> _What you need to do_
Starting at the beginning of the items and ending at the line containing "right hip: (53, 185, -4)", write out every line again, including the descriptive text, and add 148 to each number in every keypoint triple (x, y and depth alike). Omit the pictures.

------

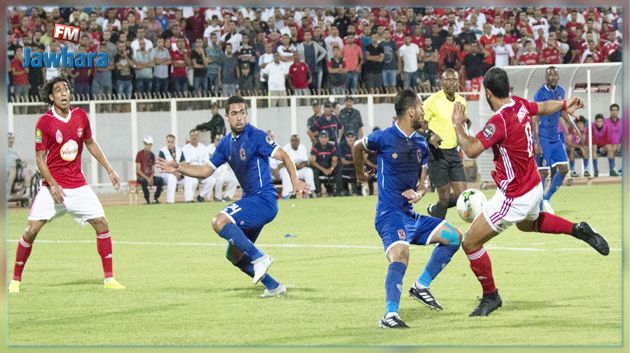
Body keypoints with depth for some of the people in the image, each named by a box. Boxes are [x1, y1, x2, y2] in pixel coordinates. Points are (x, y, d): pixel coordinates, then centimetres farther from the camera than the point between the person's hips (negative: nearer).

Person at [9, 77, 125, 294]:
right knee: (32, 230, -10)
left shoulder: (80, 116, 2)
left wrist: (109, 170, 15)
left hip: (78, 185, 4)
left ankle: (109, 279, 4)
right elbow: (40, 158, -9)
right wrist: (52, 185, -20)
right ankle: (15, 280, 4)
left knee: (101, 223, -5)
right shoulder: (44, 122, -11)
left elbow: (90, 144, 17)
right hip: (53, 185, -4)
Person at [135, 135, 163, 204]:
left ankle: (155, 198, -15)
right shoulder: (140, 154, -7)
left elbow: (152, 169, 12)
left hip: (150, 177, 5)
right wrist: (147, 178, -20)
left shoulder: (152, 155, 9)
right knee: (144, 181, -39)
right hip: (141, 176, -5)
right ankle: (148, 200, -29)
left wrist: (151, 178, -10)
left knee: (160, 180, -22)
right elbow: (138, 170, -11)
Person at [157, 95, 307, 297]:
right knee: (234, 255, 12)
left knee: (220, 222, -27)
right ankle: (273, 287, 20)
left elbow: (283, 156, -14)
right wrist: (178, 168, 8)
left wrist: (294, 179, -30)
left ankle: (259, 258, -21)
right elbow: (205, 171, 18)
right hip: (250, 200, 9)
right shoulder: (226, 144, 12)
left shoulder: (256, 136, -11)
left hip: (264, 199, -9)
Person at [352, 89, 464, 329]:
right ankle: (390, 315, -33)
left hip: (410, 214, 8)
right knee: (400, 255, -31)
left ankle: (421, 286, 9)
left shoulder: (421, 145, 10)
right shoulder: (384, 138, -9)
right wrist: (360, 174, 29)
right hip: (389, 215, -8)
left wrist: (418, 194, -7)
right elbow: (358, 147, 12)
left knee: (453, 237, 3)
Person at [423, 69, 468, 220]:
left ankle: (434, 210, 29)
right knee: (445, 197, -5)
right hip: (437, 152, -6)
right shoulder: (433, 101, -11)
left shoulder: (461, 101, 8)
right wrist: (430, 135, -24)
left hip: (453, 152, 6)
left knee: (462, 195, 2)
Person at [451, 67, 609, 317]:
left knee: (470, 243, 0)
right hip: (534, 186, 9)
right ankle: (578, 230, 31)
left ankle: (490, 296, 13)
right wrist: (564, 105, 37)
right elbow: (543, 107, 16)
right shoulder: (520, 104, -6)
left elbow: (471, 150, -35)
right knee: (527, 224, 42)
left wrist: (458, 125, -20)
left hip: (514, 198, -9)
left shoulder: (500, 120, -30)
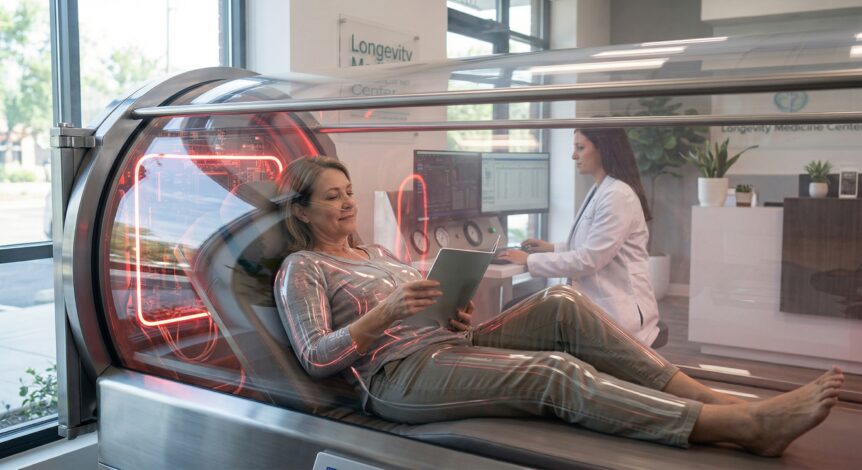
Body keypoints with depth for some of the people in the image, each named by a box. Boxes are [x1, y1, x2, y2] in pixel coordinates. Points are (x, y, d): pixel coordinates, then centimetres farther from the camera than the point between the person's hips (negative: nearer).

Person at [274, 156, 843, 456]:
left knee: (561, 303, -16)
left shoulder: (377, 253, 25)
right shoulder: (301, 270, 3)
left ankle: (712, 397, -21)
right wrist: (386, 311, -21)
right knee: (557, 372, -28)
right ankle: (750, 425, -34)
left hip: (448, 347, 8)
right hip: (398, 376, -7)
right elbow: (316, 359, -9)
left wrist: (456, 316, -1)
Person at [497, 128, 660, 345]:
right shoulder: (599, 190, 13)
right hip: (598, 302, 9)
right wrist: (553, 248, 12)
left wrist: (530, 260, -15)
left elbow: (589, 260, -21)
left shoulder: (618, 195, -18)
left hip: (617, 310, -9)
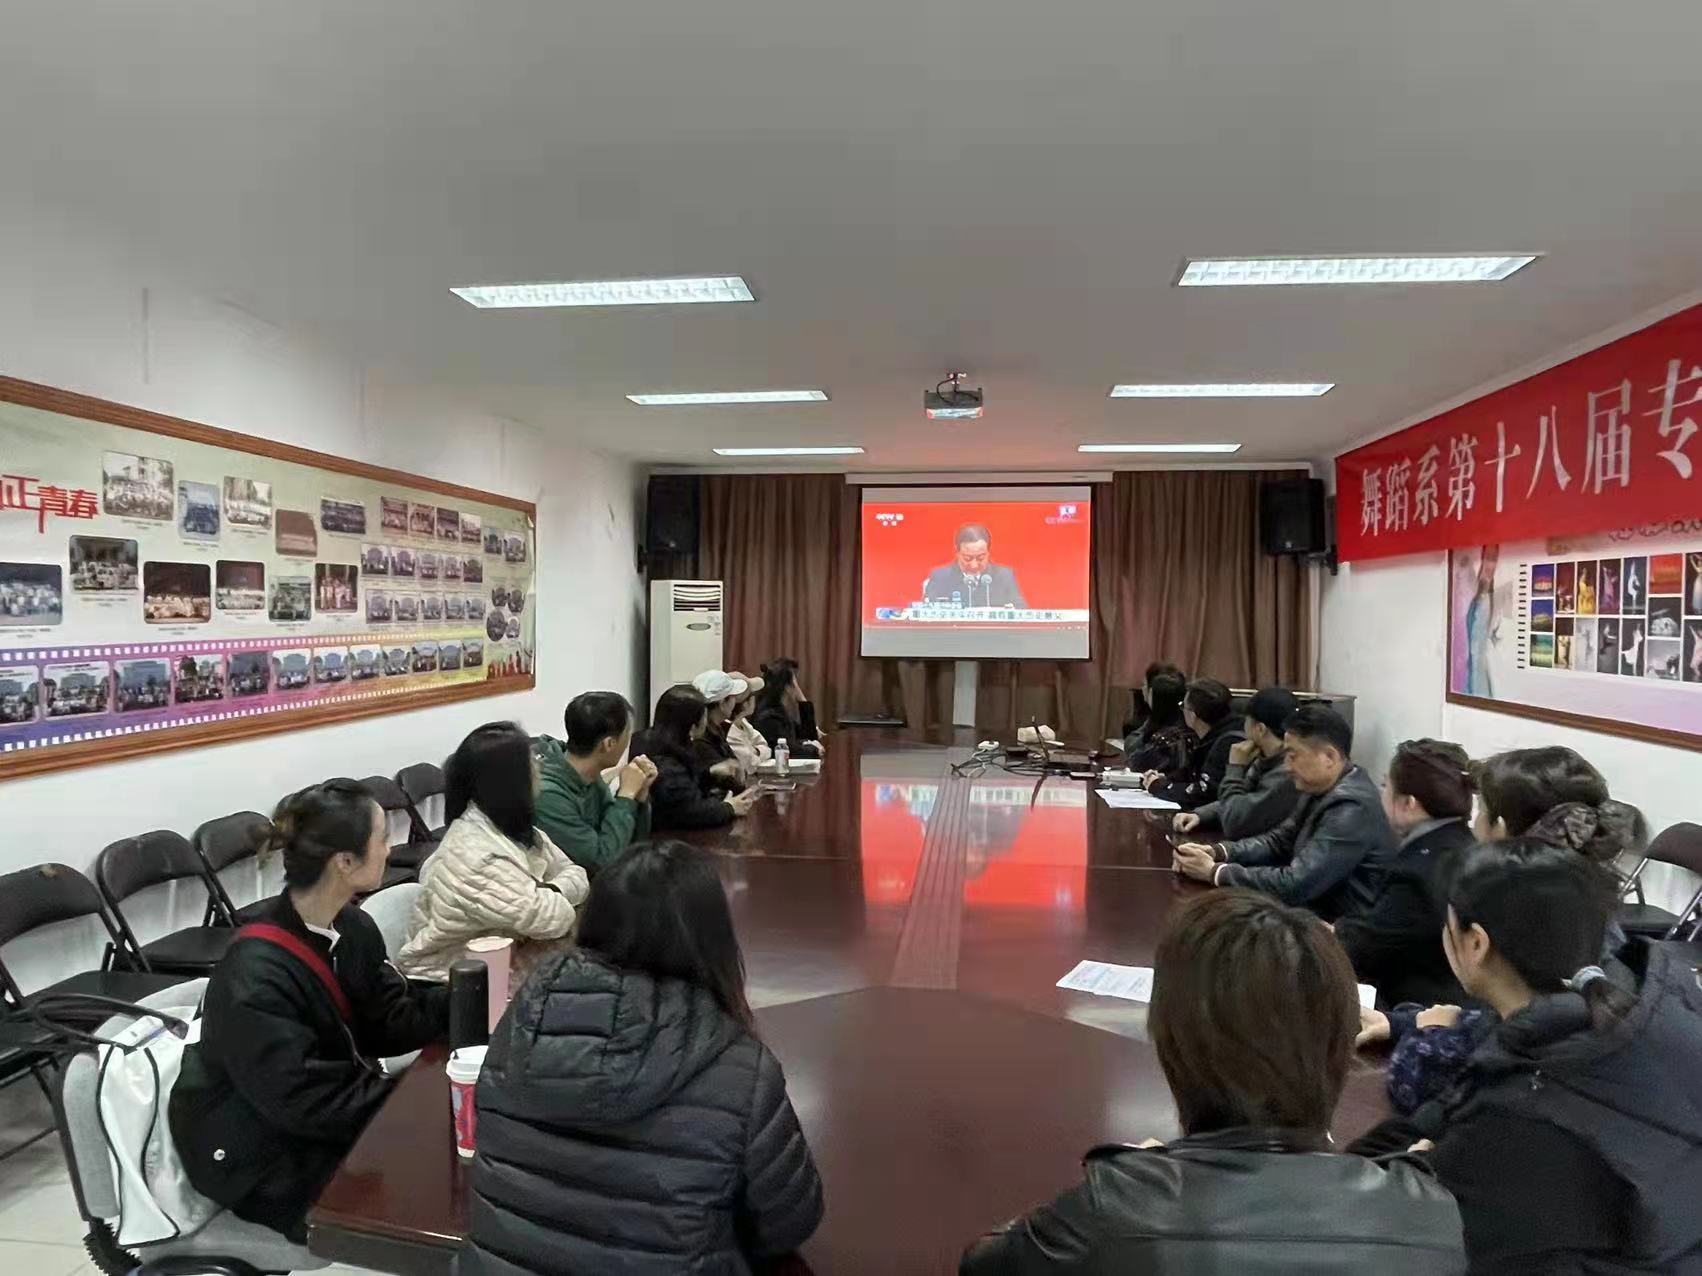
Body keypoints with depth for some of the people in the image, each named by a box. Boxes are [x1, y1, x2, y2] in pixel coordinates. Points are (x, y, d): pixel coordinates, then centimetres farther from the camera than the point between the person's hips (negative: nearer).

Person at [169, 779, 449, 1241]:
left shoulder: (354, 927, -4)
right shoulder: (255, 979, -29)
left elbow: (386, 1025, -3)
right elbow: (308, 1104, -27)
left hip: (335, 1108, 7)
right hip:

------

> _Problem solution_
Body keypoints with depth for some of the people in the image, each named by a box. Boxes are [x1, y1, x2, y2] in pixel coordinates. Points are (x, y, d): pixel coordinates, then centimetres farther from the camera than the point between the person's hips (negative: nearer).

Person at [9, 77, 125, 294]:
right knee: (180, 378, 138)
left shoulder: (228, 264, 150)
left wrist: (257, 318, 163)
left hip: (226, 333, 152)
left ankle: (257, 427, 152)
right elbow: (188, 306, 139)
right wrist: (200, 333, 128)
right ankle: (163, 428, 152)
left knee: (249, 371, 143)
right shoulder: (192, 270, 137)
left elbow: (238, 292, 165)
right hip: (201, 333, 144)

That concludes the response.